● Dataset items
= = = = = = =

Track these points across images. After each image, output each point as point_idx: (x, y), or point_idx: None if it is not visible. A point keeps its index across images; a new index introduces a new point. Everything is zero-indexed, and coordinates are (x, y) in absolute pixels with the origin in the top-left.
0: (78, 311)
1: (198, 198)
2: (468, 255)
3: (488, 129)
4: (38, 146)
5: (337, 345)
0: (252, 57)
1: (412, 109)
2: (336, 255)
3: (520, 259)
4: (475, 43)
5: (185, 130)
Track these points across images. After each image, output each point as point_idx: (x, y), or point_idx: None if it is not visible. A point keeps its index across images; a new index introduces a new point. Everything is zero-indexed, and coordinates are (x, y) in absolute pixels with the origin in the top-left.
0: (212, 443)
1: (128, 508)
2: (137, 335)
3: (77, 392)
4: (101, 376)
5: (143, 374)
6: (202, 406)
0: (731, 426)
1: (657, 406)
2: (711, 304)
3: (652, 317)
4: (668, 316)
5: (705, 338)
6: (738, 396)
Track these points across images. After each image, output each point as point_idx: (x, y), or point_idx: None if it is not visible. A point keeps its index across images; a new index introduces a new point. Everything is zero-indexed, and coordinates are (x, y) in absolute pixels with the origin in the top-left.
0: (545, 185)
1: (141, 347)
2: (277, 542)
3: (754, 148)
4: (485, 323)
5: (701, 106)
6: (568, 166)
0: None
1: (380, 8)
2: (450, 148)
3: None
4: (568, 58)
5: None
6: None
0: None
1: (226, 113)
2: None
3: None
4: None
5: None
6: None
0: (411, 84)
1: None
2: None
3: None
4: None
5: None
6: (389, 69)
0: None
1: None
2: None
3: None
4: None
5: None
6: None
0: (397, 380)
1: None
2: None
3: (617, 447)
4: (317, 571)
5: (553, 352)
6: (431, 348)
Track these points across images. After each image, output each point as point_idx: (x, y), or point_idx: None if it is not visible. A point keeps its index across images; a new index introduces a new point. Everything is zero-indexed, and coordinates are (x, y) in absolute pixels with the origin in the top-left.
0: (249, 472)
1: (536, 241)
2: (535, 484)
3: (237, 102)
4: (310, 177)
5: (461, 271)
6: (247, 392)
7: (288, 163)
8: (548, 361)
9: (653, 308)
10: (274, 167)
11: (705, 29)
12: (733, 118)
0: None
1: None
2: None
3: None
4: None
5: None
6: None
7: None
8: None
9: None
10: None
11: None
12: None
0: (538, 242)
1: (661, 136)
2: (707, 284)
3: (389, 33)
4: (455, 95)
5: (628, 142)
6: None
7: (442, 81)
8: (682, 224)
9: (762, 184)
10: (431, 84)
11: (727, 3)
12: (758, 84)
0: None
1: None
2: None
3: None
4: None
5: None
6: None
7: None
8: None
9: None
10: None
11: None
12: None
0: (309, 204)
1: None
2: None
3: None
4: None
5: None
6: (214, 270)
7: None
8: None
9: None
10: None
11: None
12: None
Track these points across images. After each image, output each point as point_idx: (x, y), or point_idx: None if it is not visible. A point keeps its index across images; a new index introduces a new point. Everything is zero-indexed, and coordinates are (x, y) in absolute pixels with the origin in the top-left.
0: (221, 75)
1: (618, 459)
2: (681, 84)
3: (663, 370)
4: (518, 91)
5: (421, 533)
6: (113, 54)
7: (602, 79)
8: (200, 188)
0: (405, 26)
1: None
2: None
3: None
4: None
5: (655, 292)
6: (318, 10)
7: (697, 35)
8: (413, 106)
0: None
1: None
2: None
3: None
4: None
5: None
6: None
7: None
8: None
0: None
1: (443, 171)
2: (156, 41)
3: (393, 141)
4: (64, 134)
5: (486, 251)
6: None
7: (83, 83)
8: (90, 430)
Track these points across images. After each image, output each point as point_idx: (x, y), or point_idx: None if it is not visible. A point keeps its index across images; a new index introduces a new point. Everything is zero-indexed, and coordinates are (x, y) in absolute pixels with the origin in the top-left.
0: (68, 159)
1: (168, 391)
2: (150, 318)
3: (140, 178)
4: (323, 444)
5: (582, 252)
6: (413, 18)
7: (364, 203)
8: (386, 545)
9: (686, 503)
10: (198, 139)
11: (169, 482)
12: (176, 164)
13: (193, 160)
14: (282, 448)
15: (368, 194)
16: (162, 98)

= = = = = = =

Rewrite all of the rows above as a numbered list, omitting any blank lines.

● Exercise response
1. Track these points across images. After each image, output each point as point_idx: (x, y), or point_idx: None if it is not visible. A point keeps its index across images; a new index introduces a new point. Everything is zero-indexed, and coordinates are (x, y) in absolute pixels with the origin in the top-left.
2. 0: (78, 311)
3. 1: (198, 198)
4. 2: (468, 255)
5. 3: (488, 129)
6. 4: (38, 146)
7. 5: (337, 345)
8. 0: (252, 57)
9. 1: (412, 109)
10. 2: (336, 255)
11. 3: (520, 259)
12. 4: (475, 43)
13. 5: (185, 130)
14. Track these points across images. After each image, output each point as point_idx: (x, y), or point_idx: None if it is not visible. A point keeps its index across images; a new index introduces a new point. Everything is zero-indexed, and coordinates are (x, y) in absolute pixels with the origin in the top-left.
15. 0: (212, 443)
16. 1: (128, 508)
17. 2: (137, 335)
18. 3: (77, 392)
19. 4: (101, 376)
20. 5: (143, 374)
21. 6: (202, 406)
22. 0: (731, 426)
23. 1: (657, 406)
24. 2: (711, 304)
25. 3: (652, 317)
26. 4: (668, 316)
27. 5: (705, 338)
28. 6: (738, 396)
29. Track these points across images. After each image, output each point as point_idx: (x, y), or point_idx: None if it is not visible. A point keeps its index across images; a new index introduces a new point. Everything is zero-indexed, and coordinates are (x, y) in absolute pixels with the origin in the top-left.
30. 0: (545, 185)
31. 1: (141, 347)
32. 2: (277, 542)
33. 3: (754, 148)
34. 4: (485, 323)
35. 5: (701, 106)
36. 6: (568, 166)
37. 0: None
38. 1: (380, 8)
39. 2: (450, 148)
40. 3: None
41. 4: (568, 58)
42. 5: None
43. 6: None
44. 0: None
45. 1: (226, 113)
46. 2: None
47. 3: None
48. 4: None
49. 5: None
50. 6: None
51. 0: (411, 84)
52. 1: None
53. 2: None
54. 3: None
55. 4: None
56. 5: None
57. 6: (389, 69)
58. 0: None
59. 1: None
60. 2: None
61. 3: None
62. 4: None
63. 5: None
64. 6: None
65. 0: (397, 380)
66. 1: None
67. 2: None
68. 3: (617, 447)
69. 4: (317, 571)
70. 5: (553, 352)
71. 6: (431, 348)
72. Track these points across images. After each image, output each point as point_idx: (x, y), or point_idx: None if it is not visible. A point keeps its index across images; a new index introduces a new point. Everything is zero-indexed, and coordinates are (x, y) in absolute pixels with the origin in the top-left.
73. 0: (249, 472)
74. 1: (536, 241)
75. 2: (535, 484)
76. 3: (237, 102)
77. 4: (310, 177)
78. 5: (461, 271)
79. 6: (247, 392)
80. 7: (288, 163)
81. 8: (548, 361)
82. 9: (653, 308)
83. 10: (274, 167)
84. 11: (705, 29)
85. 12: (733, 118)
86. 0: None
87. 1: None
88. 2: None
89. 3: None
90. 4: None
91. 5: None
92. 6: None
93. 7: None
94. 8: None
95. 9: None
96. 10: None
97. 11: None
98. 12: None
99. 0: (538, 242)
100. 1: (661, 136)
101. 2: (707, 284)
102. 3: (389, 33)
103. 4: (455, 95)
104. 5: (628, 142)
105. 6: None
106. 7: (442, 81)
107. 8: (682, 224)
108. 9: (762, 184)
109. 10: (431, 84)
110. 11: (727, 3)
111. 12: (758, 84)
112. 0: None
113. 1: None
114. 2: None
115. 3: None
116. 4: None
117. 5: None
118. 6: None
119. 7: None
120. 8: None
121. 9: None
122. 10: None
123. 11: None
124. 12: None
125. 0: (309, 204)
126. 1: None
127. 2: None
128. 3: None
129. 4: None
130. 5: None
131. 6: (214, 270)
132. 7: None
133. 8: None
134. 9: None
135. 10: None
136. 11: None
137. 12: None
138. Track these points across images. After each image, output each point as point_idx: (x, y), or point_idx: None if it is not visible. A point keeps its index across images; a new index introduces a new point. Everything is zero-indexed, and coordinates are (x, y) in absolute pixels with the origin in the top-left.
139. 0: (221, 75)
140. 1: (618, 459)
141. 2: (681, 84)
142. 3: (663, 370)
143. 4: (518, 91)
144. 5: (421, 533)
145. 6: (113, 54)
146. 7: (602, 79)
147. 8: (200, 188)
148. 0: (405, 26)
149. 1: None
150. 2: None
151. 3: None
152. 4: None
153. 5: (655, 292)
154. 6: (318, 10)
155. 7: (697, 35)
156. 8: (413, 106)
157. 0: None
158. 1: None
159. 2: None
160. 3: None
161. 4: None
162. 5: None
163. 6: None
164. 7: None
165. 8: None
166. 0: None
167. 1: (443, 171)
168. 2: (156, 41)
169. 3: (393, 141)
170. 4: (64, 134)
171. 5: (486, 251)
172. 6: None
173. 7: (83, 83)
174. 8: (90, 430)
175. Track these points across images. After each image, output each point as point_idx: (x, y), or point_idx: None if it is not visible. A point keeps its index across images; a new index introduces a new point. Everything is zero-indexed, and coordinates are (x, y) in absolute pixels with the origin in the top-left.
176. 0: (68, 159)
177. 1: (168, 391)
178. 2: (150, 318)
179. 3: (140, 178)
180. 4: (323, 444)
181. 5: (582, 252)
182. 6: (413, 18)
183. 7: (364, 203)
184. 8: (386, 545)
185. 9: (686, 503)
186. 10: (198, 139)
187. 11: (169, 482)
188. 12: (176, 164)
189. 13: (193, 160)
190. 14: (282, 448)
191. 15: (368, 194)
192. 16: (162, 98)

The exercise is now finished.